===== Estratto =====

L’ottimismo è sempre da apprezzare e da ammirare, soprattutto quando viene espresso dal Capo dello Stato. Il Presidente della Repubblica, nel suo discorso di fine anno, ha sottolineato che le prossime elezioni nazionali del 4 marzo aprono, come sempre, una pagina bianca: a scriverla saranno gli elettori e, successivamente, i partiti e il Parlamento. A loro sono affidate le nostre speranze e le nostre attese. Mi auguro un’ampia partecipazione al voto e che nessuno rinunzi al diritto di concorrere a decidere le sorti del nostro Paese. Ho fiducia nella partecipazione dei giovani nati nel 1999 che voteranno per la prima volta (…).

Il Presidente Sergio Mattarella dona a tutti noi Italiani una sua riflessione: (…) Nell’anno che si apre ricorderemo il centenario della vittoria nella Grande guerra e la fine delle immani sofferenze provocate da quel conflitto. In questi mesi di un secolo fa i diciottenni di allora – i ragazzi del ’99 – vennero mandati in guerra, nelle trincee. Molti vi morirono. Oggi i nostri diciottenni vanno al voto, protagonisti della vita democratica (…).

Una riflessione, questa del Presidente Mattarella, che inevitabilmente può provocare nel “cittadino comune” (e noi che scriviamo ci riteniamo “cittadini comuni”) una reazione a catena di “riflessioni” che di certo (e comunque) non intendono essere considerate “in contrapposizione” o “in polemica”. Infatti, innanzitutto, non si intende contrastare l’ottimismo del Presidente Mattarella che esprime fiducia nella partecipazione dei giovani nati nel 1999 alla prossima competizione elettorale, ma esprimiamo già il nostro scetticismo, che si basa su una realtà che è difficile ignorare: quale vera “ragione” dovrebbe spingere un giovanissimo ad andare alle urne dopo aver constatato l’assoluta mancanza di punti di riferimento “ideologici” certi e dopo aver constatato che le aggregazioni cosiddette “politiche” sono basate (quasi) esclusivamente su opportunismi che, fra l’altro, mutano da un giorno all’altro? I ragazzi di cento anni addietro, i diciottenni di allora – i ragazzi del ’99 – che vennero mandati in guerra, nelle trincee non ebbero scelta, ma quale “scelta” hanno i ragazzi dell’ultimo ’99? Quella di andare a votare? Sì, indubbiamente, questa è democrazia, ma la scelta fra disoccupazione o sottoccupazione può definirsi democrazia? Noi non sapremmo cosa dire a questi giovanissimi di oggi, riteniamo però che non sia sufficiente dire loro che hanno trovato un Paese in “pace” e non in “guerra” e che, quindi, debbano ritenersi più che soddisfatti. Poi, se non hanno una prospettiva di lavoro poco importa.

===== Dati forniti =====

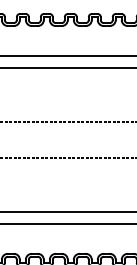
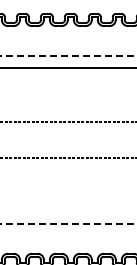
line at (68, 56): solid -> dashed
line at (67, 211): present -> none
line at (68, 223): solid -> dashed
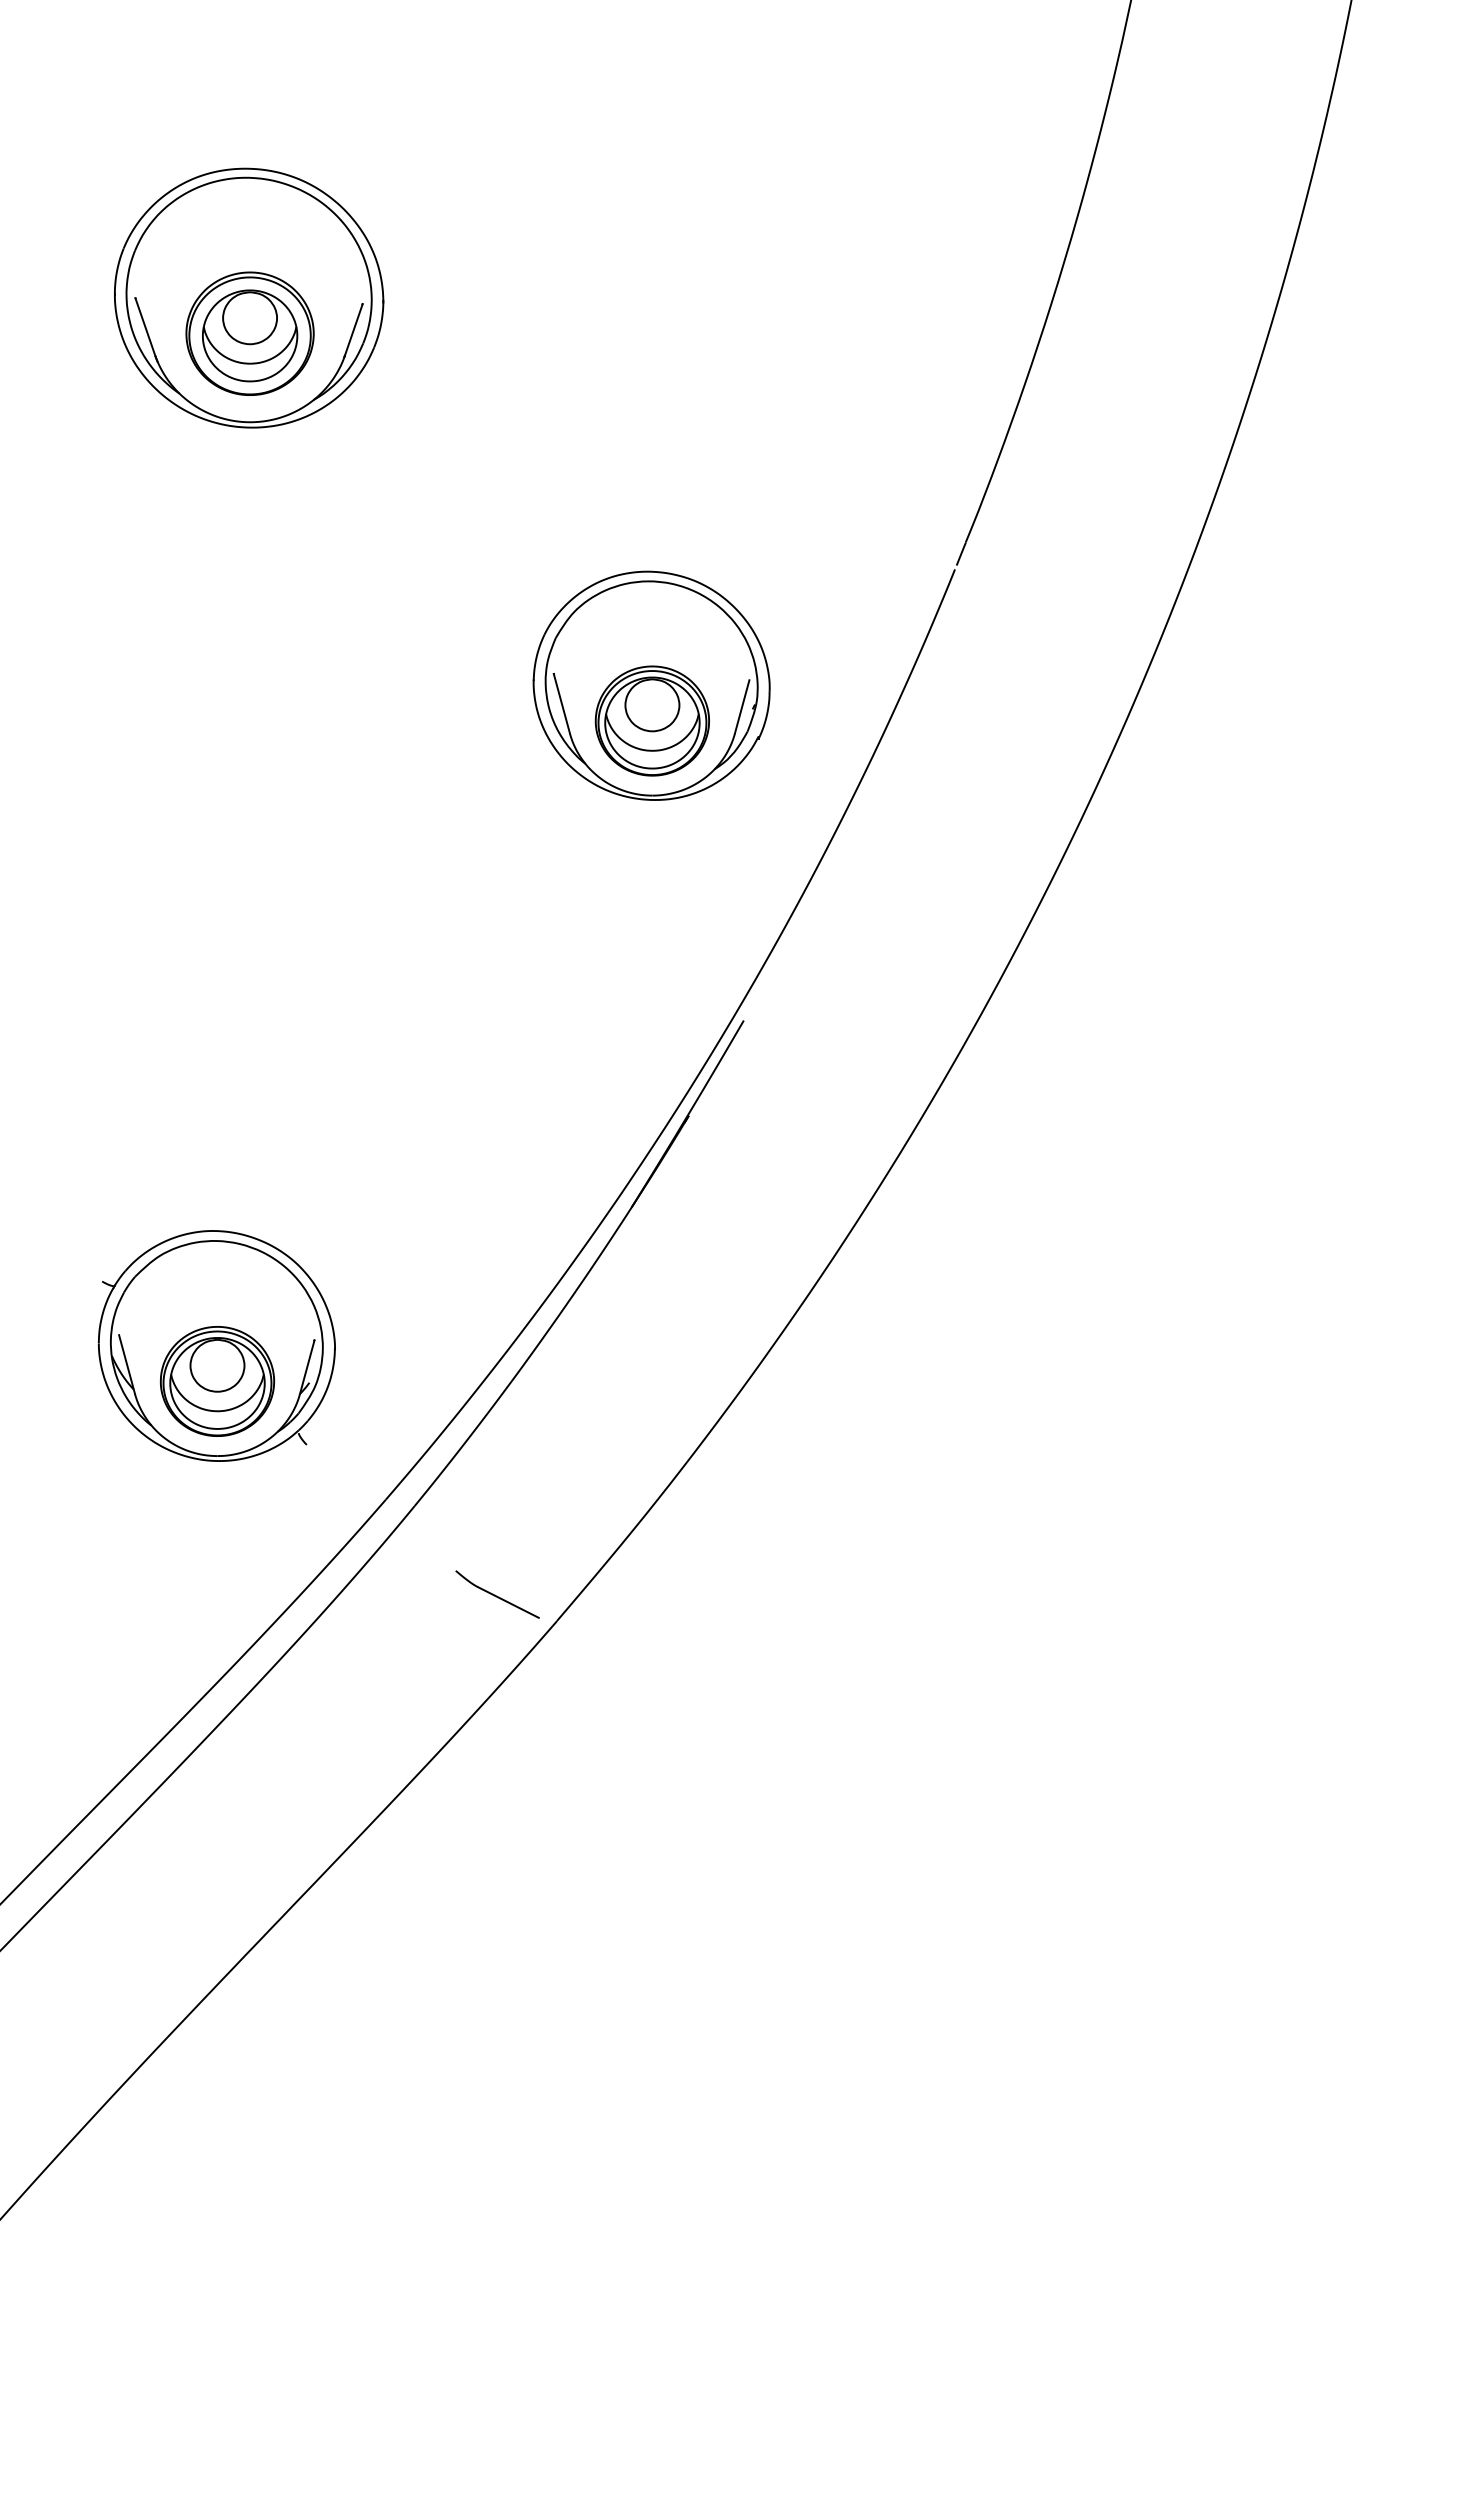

=====

Sfide =
1 - Rispondi a queste domande sull'estratto dedicato al discorso di fine anno del Presidente Mattarella:
(a) In quale giorno si terranno le elezioni nazionali?
(b) Quale centenario si ricorderà nell'anno che si apre?
(c) Tra quali due condizioni, secondo gli autori, si trovano a scegliere i ragazzi dell'ultimo '99?
2 - Prosegui l'estratto sul discorso di fine anno del Presidente Mattarella dal punto in cui si interrompe.

In risposta =
1 -
(a) Il 4 marzo.
(b) Il centenario della vittoria nella Grande guerra.
(c) Tra disoccupazione e sottoccupazione.

2 -
Per non dire, anche, che di militari italiani impegnati su fronti bellici ne abbiamo attualmente 9.153 in 25 missioni all’estero, come informa Il Sole24Ore che riporta i dati del ministero della Difesa. Dati oscillanti, perché i “numeri” cambiano continuamente a seconda delle necessità partecipative dell’Italia armata, così come cambiano i costi per queste missioni. Apprendiamo da un articolo di Vincenzo Pinto su “Linkiesta” che gli stanziamenti generali per le missioni all’estero nel 2017 sono aumentate del sette per cento, cioè 1,28 miliardi di euro contro gli 1,19 miliardi del 2016. A riguardo si andrebbe da riflessione a riflessione e, come detto, una reazione a catena di riflessioni che chissà dove ci porterebbe. Basti dire soltanto che in nome della pace e contro il pericolo rosso/Putin mandiamo nostri soldati addirittura in Lettonia e Islanda.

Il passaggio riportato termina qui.